Cohn went to Princeton and, even though he was a boxing champion and came from a wealthy family, he was the victim of prejudice because he was Jewish. We get the feeling that for most of his life Cohn did things more out of duty than because he wanted to. He is a man who seems to lack the ability to act or make up his mind. About boxing, Barnes says,



He cared nothing for boxing, in fact he disliked it, but he learned it painfully and thoroughly to counteract the feeling of inferiority and shyness he had felt on being treated as a Jew at Princeton.



He enters a marriage to "the first girl who was nice to him." He's married five years and though he is unhappy and ready to end the marriage his wife beats him to it and divorces him, going off with another man. But rather than strike off on his own he falls into a relationship with another woman, Frances, who dominates him and hopes to rope him into marriage even though "her looks were going." Barnes comments on the control the woman has over Cohn:



I watched him walking back to the café holding his paper. I rather liked him and evidently she led him quite a life.

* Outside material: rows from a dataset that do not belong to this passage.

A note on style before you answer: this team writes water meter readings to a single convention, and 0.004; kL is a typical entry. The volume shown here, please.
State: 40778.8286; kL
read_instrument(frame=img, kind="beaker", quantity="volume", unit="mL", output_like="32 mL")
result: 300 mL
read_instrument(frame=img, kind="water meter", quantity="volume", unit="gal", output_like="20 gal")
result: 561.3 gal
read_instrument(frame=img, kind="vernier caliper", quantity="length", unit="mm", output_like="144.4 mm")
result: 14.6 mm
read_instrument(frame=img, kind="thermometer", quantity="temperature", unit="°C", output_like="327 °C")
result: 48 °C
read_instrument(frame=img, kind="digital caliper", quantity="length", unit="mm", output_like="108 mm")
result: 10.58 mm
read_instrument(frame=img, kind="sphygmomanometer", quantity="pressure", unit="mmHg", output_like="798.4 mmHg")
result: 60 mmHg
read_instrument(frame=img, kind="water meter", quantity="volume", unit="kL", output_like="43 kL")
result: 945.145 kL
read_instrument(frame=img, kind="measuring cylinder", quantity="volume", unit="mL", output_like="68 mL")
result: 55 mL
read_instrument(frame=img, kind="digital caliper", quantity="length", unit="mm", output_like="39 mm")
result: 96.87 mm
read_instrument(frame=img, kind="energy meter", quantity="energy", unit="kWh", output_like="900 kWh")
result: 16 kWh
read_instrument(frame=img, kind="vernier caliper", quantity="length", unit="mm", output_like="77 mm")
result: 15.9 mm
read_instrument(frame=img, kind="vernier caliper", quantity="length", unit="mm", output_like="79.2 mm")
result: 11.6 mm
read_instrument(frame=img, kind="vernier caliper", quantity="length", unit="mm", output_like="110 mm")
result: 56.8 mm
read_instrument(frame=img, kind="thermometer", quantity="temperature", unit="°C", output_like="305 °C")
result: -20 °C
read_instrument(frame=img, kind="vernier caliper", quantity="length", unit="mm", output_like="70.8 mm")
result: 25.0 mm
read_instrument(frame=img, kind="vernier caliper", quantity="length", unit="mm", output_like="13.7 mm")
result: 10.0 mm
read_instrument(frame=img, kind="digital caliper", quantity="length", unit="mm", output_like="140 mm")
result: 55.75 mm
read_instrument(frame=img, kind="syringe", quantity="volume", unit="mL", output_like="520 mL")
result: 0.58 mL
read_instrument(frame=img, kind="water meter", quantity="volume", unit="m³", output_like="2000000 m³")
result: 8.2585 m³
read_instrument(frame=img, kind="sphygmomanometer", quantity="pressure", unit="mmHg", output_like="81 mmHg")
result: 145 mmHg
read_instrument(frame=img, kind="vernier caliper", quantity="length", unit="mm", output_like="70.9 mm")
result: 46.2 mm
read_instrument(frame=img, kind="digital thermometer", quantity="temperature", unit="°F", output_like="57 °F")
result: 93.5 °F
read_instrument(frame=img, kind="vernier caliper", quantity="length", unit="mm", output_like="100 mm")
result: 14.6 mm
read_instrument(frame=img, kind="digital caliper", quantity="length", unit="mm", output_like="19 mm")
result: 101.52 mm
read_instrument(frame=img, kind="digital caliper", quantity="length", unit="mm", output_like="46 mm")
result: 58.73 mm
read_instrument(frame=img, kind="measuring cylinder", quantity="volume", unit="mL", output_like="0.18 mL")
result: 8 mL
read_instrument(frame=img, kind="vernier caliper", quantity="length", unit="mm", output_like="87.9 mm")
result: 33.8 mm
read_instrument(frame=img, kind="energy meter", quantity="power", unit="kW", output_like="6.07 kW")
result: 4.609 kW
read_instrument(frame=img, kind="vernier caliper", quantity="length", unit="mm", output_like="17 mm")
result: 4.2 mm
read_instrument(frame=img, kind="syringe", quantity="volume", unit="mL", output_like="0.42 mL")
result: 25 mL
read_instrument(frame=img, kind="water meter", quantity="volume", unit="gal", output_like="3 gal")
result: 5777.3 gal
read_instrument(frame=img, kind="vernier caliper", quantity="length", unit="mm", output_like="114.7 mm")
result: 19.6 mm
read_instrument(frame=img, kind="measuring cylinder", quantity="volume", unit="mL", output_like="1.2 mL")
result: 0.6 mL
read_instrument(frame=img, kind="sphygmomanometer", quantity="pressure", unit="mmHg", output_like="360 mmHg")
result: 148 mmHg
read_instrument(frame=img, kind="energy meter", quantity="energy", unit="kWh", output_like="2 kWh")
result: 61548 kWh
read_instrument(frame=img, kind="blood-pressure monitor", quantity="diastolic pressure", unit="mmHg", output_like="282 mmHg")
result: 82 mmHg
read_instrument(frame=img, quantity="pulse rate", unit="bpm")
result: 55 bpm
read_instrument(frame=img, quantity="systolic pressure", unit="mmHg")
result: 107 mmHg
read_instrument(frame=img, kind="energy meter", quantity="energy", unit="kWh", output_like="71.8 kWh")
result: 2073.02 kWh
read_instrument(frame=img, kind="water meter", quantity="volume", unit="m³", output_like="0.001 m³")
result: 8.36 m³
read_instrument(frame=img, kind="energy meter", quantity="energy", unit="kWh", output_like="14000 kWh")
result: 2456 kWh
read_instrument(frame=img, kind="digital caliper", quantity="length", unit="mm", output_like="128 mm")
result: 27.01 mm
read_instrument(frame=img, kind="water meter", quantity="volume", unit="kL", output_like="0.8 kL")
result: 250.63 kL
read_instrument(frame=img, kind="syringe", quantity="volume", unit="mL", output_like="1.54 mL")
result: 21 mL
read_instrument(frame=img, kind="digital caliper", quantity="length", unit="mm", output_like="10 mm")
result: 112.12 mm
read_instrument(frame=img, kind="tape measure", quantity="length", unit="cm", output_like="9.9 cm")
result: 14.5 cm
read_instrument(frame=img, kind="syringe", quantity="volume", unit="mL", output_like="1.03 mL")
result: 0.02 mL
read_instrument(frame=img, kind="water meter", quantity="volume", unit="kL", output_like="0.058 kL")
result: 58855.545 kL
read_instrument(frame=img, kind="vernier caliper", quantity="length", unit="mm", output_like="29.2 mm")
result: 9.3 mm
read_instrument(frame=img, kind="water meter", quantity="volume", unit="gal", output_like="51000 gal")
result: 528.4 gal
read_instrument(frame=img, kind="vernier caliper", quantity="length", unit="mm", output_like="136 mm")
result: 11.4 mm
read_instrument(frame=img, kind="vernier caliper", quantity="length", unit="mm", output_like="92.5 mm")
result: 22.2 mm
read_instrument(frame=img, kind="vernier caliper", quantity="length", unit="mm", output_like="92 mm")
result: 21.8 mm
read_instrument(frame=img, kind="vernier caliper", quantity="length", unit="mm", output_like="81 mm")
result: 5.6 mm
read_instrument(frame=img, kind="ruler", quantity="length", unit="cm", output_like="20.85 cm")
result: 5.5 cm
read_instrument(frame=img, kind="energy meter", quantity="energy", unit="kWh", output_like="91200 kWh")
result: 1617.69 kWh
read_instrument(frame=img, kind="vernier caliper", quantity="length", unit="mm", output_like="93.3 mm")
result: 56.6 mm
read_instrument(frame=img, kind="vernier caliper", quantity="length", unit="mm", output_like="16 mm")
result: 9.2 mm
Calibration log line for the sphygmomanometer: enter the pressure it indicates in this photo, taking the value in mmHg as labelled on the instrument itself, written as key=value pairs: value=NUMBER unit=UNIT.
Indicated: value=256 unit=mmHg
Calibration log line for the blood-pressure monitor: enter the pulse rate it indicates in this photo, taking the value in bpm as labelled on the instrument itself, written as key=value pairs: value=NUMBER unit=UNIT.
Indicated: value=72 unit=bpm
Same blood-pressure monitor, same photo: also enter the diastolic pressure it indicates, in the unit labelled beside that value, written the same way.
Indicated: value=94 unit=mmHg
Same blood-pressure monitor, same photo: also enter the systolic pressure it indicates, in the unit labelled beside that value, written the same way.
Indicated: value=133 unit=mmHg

A drastic change comes over Cohn after he has his novel accepted by "a fairly good publisher" and "several women were nice to him." For Barnes the change in Cohn is not a good one. Cohn becomes arrogant and suddenly thinks, after reading a book about "splendid imaginary amorous adventures," that he has something to prove. Before his novel, Cohn had been only slightly annoying, but later he becomes insufferable.


After a weekend with Lady Brett Ashley, Cohn crashes the party in Pamplona, even though Brett is there with her fiancé, Mike Campbell. For Cohn, Brett is obviously the first woman he ever loved, and his new found confidence gives him the idea that someone like Brett could actually love him. When Brett spurns him for the bullfighter Pedro Romero, he turns violent, taking on Barnes, Campbell, Bill Gorton and badly beating Romero on the eve of his appearance in the ring.


In the end, Cohn is a pathetic figure. When we last see him he is sitting on the bed in the Pamplona hotel vociferously apologizing to Barnes over punching him. He has let every woman in his life control him. Not only does Brett control him, but she also makes a terrible fool of him. He is completely antithetical to Barnes, who avoids letting Brett control him, despite the fact he is obviously madly in love with her.